# tour fränkische schweiz 7.8.



## ttbitg (5. August 2005)

hi *,

hat jemand lust auf eine tour in der fränkischen schweiz am kommenden sonntag? 

evtl. eine der touren aus dem bike-magazin:
http://www.bike-magazin.de/bko/bike_artikel/show.php3?id=1808&nodeid=22&ps_lo=10
Pegnitz-Tour (35,18 km, 750 hm) oder
Ebermannstadt-Tour (32,74 km, 780 hm)

anderer kandidat:
http://www.markt-heiligenstadt.de/tourismus/fahrrad/mountainbiking/route2.shtml
50 km, 1000 hm

soll kein rennen werden, sondern eher eine gemütliche tour (aber auch nicht zu gemütlich ).

startzeit noch offen.
evtl. 11:00 uhr.

ciao
 martin


----------



## Ronaan (5. August 2005)

Lust prinzipiell hätt ich scho, aber ich glaub meine alte lässt mich nicht


----------



## MTB-News.de




----------



## ttbitg (5. August 2005)

@ronaan

zum glück hab ich die probleme nicht.
falls du doch noch zum spielen raus darfst, dann sag bescheid


----------



## kubikjch (5. August 2005)

Hallo,

also die Ebermannstadt Tour kann ich echt empfehlen. Sind wir vor 3 Wochen gefahren, waren mit An- und Abfahrt ca. 60 km und haben echt Spaß gemacht.
Gruß
Jochen


----------



## schlupp (7. August 2005)

Also ich bin letzten Sonntag (uops schon vorletzten) die Pegnitztour gefahren, und die war wirklich super schön. Liegen zur Zeit noch drei Bäume, über die man klettern muss(Sturm!!), aber ansonsten sehr viel Trails, und auch schön anspruchsvoll, aber nicht schwierig. 
Würde evtl. nochmal mitfahren, dann müsst ihr net immer  auf  die Karte lucken. Dann kann mehr von Tour"Fahren" sprechen   
Ich spiel dann halt GPS, da es schon zwei drei Stellen gibt, an denen man gerne mal am Ziel, bzw. der Abzweigung vorbeipfeift.


So long
Schlupp

Keep on riding!!!


----------



## jocool (8. August 2005)

Ich wäre dabei gewesen, wenn ich dieses Wochenende nicht verreist gewesen wäre   - mal sehn obs das nächste mal klapt.
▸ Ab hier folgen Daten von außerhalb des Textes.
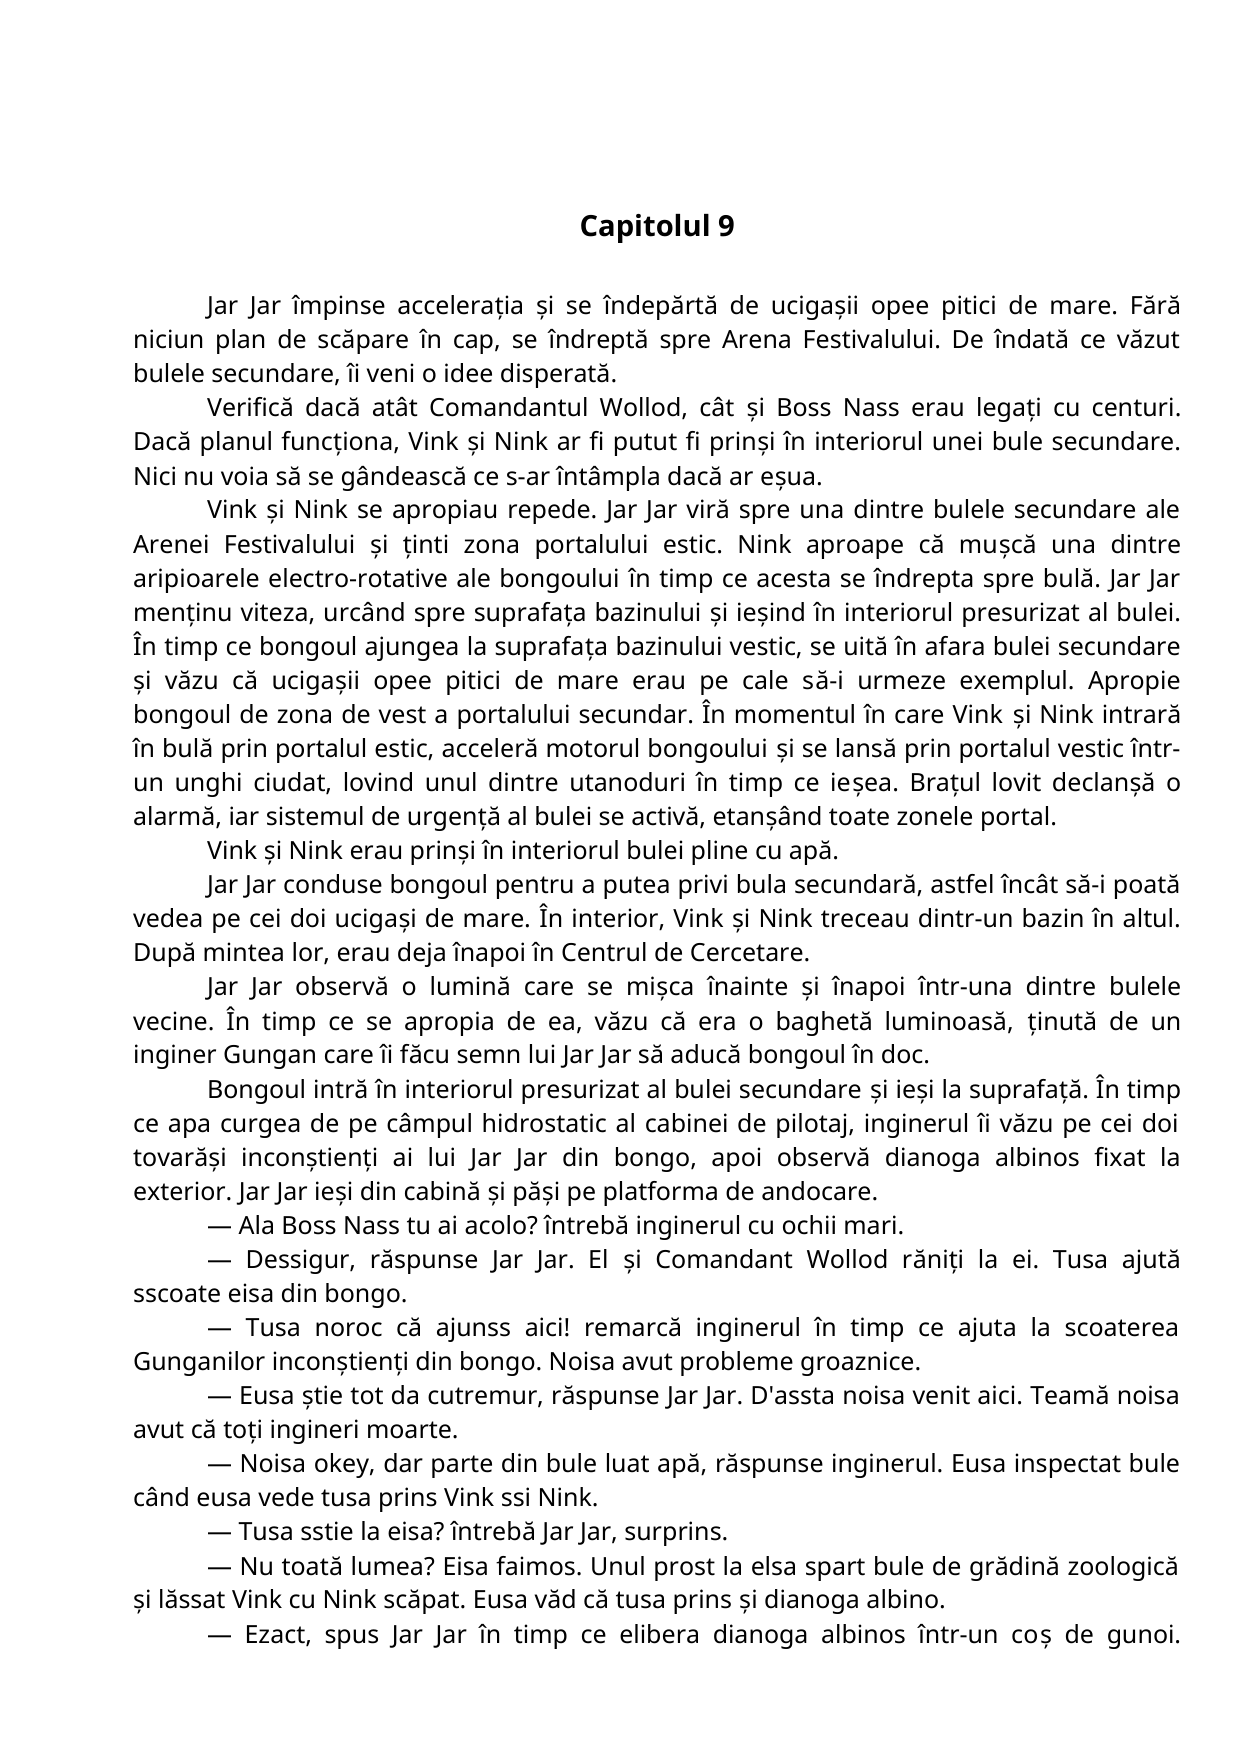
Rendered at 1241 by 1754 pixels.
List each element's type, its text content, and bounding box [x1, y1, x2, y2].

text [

Ich vermute aber, die Tour ist sowieso ins Wasser gefallen?


----------



## showman (8. August 2005)

Ich hab das beste der beiden Touren kombiniert. Geht dann von Pegnitz nach Ebermannstad. An und Abfahrt mit dem Zug. Werd ich demnächst mal probieren. Sollte aber trocken sein.

Gruß Showman


----------



## ttbitg (8. August 2005)

hi,

in der fränkischen war ich in der tat nicht.
für ne 50 km tour, war mir das wetter zu unsicher.
hab stattdessen in den hassbergen ein paar runden gedreht.
mal schauen wie nächstes wochenende wird.

ciao
 martin


----------



## Coffee (8. August 2005)

ttbitg schrieb:
			
		

> hi,
> 
> in der fränkischen war ich in der tat nicht.
> für ne 50 km tour, war mir das wetter zu unsicher.
> ...




 weicheier   


coffee


----------



## ttbitg (8. August 2005)

HEY
bin immerhin gestern trotzdem beinahe von hagel erschlagen worden.
hagelkörner groß wie kürbisse.
jawollll
JAWOLLL


----------



## Coffee (8. August 2005)

ttbitg schrieb:
			
		

> HEY
> bin immerhin gestern trotzdem beinahe von hagel erschlagen worden.
> hagelkörner groß wie kürbisse.
> jawollll
> JAWOLLL




ja ja, die kürbise fliegen heuer wieder tief   

coffee


----------



## MTB-News.de




----------



## schlupp (8. August 2005)

Hoppla, habe das mit dem Datum etwas verpeilt. Dachte es wäre nächste Woche  
Naja, aber wenn ihr demnächst mal aufbrecht, wäre ich dabei.


So long
Schlupp

p.s. ich war in Ischgl bei Rennen, und da hat es sogar geschneit!!!!
      da wären mir Kürbise lieber gewesen, da hätte ich dann nicht so gefroren


----------



## Cylex73 (23. August 2010)

Hallo,

hat die Ebermannstadt-Tour zufällig jemand als GPS-Track?

Gruß
Alex


----------